I like the idea of having a "guest-first"/"host-first" approach for APEI, letting userspace (likely rasdaemon) to decide to handle hardware errors either at the guest or at the host. Yet, it sounds wrong to have a flag called KVM_EXIT_ARM_SEA, as:
1. This is not exclusive to ARM; 2. There are other notification mechanisms that can rise an APEI errors. For instance QEMU code defines: ACPI_GHES_NOTIFY_POLLED = 0, ACPI_GHES_NOTIFY_EXTERNAL = 1, ACPI_GHES_NOTIFY_LOCAL = 2, ACPI_GHES_NOTIFY_SCI = 3, ACPI_GHES_NOTIFY_NMI = 4, ACPI_GHES_NOTIFY_CMCI = 5, ACPI_GHES_NOTIFY_MCE = 6, ACPI_GHES_NOTIFY_GPIO = 7, ACPI_GHES_NOTIFY_SEA = 8, ACPI_GHES_NOTIFY_SEI = 9, ACPI_GHES_NOTIFY_GSIV = 10, ACPI_GHES_NOTIFY_SDEI = 11, ACPI_GHES_NOTIFY_RESERVED = 12
- even on arm. QEMU currently implements two mechanisms (SEA and GPIO);
- once we implement the same feature on Intel, it will likely use NMI, MCE and/or SCI.
So, IMO, the best would be to use a more generic name like KVM_EXIT_APEI or KVM_EXIT_GHES - or maybe even name it the way it really is meant: KVM_EXIT_ACPI_GUEST_FIRST.
This is not the sort of thing that I'd like to seen dressed up as an arch-generic interface.
What Jiaqi is dealing with is the very sorry state of RAS on arm64, giving userspace the opportunity to decide how an SEA is handled when a platform's firmware couldn't be bothered to do so. The SEA is an architecture-specific event so we provide the hardware context to the VMM to sort things out.

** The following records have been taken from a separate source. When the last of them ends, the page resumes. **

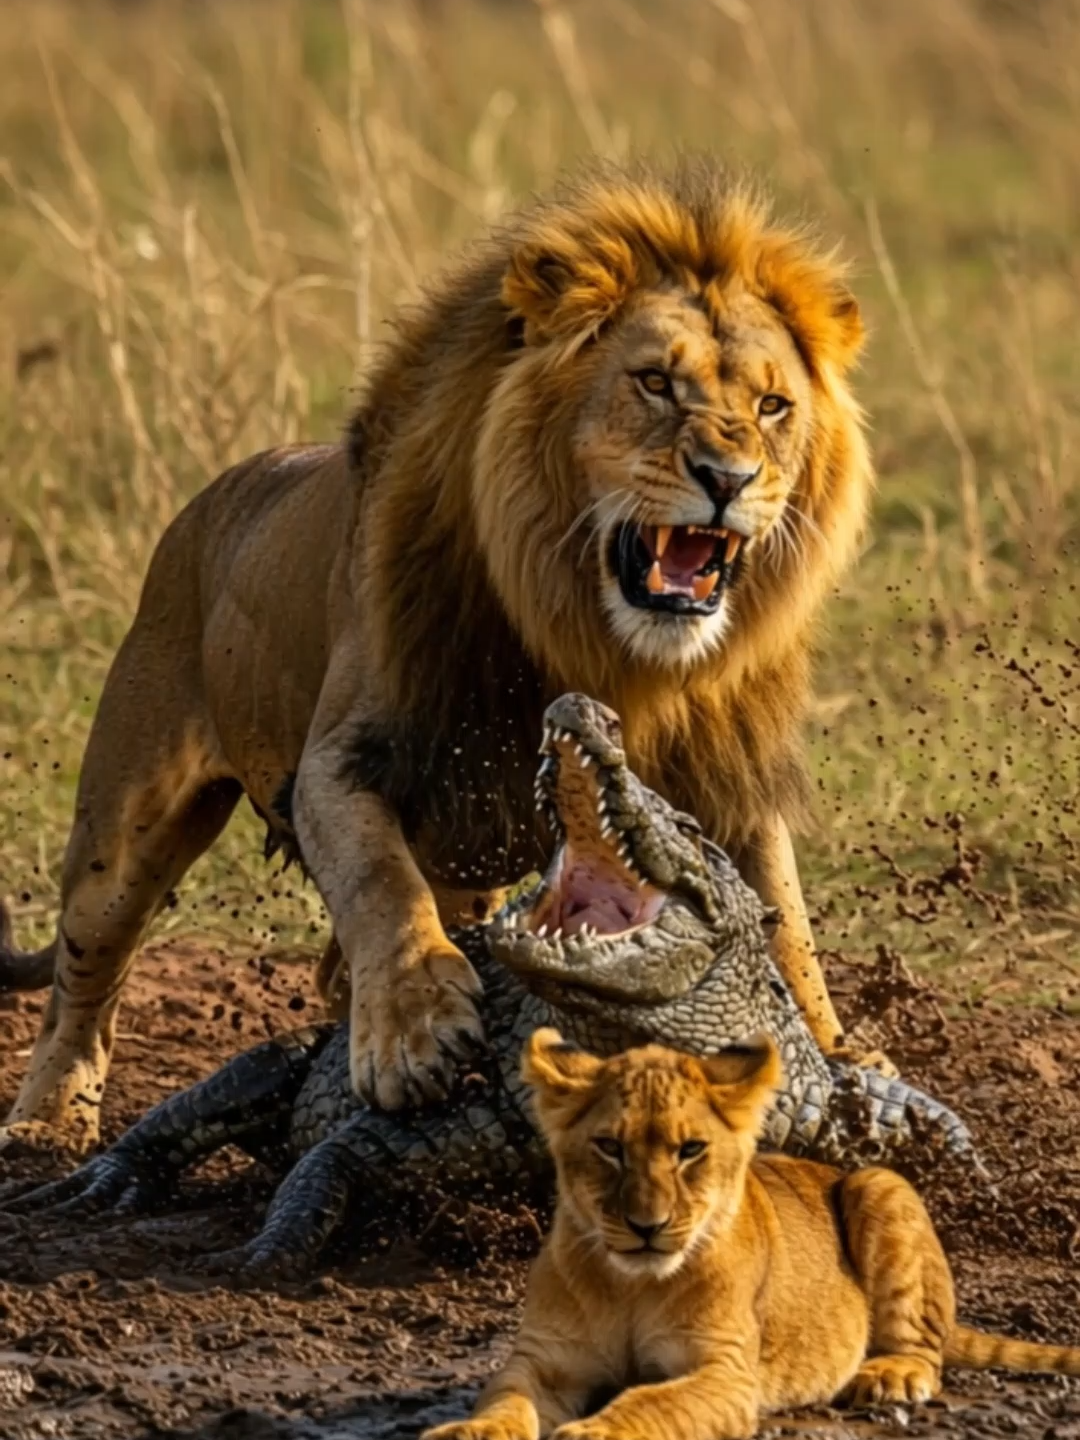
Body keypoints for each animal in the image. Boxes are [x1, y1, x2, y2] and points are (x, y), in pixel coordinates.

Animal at [1, 156, 874, 1154]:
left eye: (773, 406)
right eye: (654, 382)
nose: (729, 480)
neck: (600, 640)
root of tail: (213, 494)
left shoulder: (731, 776)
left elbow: (785, 922)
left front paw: (835, 1052)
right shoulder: (344, 761)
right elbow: (380, 886)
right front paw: (412, 1032)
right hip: (124, 828)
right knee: (85, 981)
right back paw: (47, 1123)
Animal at [422, 1031, 1080, 1440]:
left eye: (690, 1151)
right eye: (609, 1147)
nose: (646, 1226)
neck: (631, 1286)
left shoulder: (727, 1372)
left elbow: (651, 1401)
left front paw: (596, 1429)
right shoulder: (543, 1361)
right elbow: (506, 1399)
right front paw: (472, 1431)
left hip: (879, 1183)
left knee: (925, 1347)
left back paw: (889, 1375)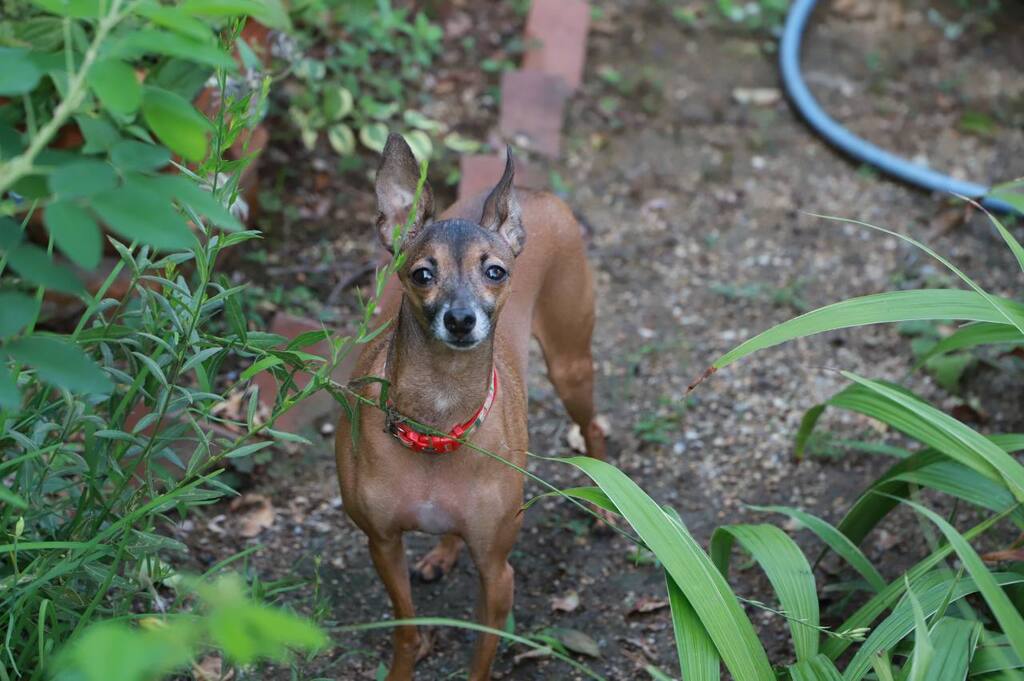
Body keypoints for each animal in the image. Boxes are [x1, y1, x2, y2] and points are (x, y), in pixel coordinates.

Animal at [335, 134, 606, 679]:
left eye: (494, 271)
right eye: (422, 274)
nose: (460, 319)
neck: (438, 424)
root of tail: (533, 192)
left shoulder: (497, 573)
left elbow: (481, 656)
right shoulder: (382, 544)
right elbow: (405, 629)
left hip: (571, 366)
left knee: (594, 429)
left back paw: (604, 509)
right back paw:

If the APEI driver actually registers to handle the SEA then it will continue to handle the SEA before ever involving the VMM. I'm not aware of any system that does this. If you're lucky you'll take an *asynchronous* vector after to process a CPER and still have to deal with a 'bare' SEA.
And of course, none of this even matters for the several billion DT-based hosts out in the wild.
Thanks, Oliver